_Task_
Print, unchanged, the line containing "text_box [1461, 552, 2000, 1125]" along with all lines that follow it to the end of the listing.
___
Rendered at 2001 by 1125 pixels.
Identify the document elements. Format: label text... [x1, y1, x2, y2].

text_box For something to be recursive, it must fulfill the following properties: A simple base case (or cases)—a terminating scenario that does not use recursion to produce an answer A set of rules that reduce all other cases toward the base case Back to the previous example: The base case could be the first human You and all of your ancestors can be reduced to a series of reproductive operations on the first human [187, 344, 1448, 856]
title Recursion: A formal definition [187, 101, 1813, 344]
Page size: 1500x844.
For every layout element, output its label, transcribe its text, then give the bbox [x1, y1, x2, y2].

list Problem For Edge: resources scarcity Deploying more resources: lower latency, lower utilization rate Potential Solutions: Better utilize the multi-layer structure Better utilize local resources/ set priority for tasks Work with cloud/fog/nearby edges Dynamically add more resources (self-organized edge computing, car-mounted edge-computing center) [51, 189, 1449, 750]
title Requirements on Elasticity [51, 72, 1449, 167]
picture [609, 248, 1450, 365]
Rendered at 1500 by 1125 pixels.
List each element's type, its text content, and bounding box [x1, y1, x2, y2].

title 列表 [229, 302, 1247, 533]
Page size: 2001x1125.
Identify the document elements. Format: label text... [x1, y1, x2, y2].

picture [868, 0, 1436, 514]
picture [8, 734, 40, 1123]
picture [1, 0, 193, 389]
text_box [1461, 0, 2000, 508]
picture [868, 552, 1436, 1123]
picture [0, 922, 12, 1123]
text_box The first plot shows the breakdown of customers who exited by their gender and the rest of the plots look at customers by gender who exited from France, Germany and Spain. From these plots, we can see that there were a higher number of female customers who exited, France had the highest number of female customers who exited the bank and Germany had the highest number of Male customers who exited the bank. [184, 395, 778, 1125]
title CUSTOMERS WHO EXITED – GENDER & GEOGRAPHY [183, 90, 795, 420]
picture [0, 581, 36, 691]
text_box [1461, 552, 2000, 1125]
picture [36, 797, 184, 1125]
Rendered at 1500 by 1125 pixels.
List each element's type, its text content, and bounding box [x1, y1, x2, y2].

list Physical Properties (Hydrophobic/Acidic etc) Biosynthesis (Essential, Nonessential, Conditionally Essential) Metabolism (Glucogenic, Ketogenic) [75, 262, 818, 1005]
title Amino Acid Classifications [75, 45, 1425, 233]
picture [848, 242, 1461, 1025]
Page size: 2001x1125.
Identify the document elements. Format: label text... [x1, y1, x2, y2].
___
_Solved exercise_
text_box [1461, 552, 2000, 1125]
picture [36, 797, 184, 1125]
Rendered at 1500 by 1125 pixels.
List each element's type, its text content, and bounding box [x1, y1, x2, y2].

list Physical Properties (Hydrophobic/Acidic etc) Biosynthesis (Essential, Nonessential, Conditionally Essential) Metabolism (Glucogenic, Ketogenic) [75, 262, 818, 1005]
title Amino Acid Classifications [75, 45, 1425, 233]
picture [848, 242, 1461, 1025]
Page size: 2001x1125.
Identify the document elements. Format: label text... [x1, y1, x2, y2].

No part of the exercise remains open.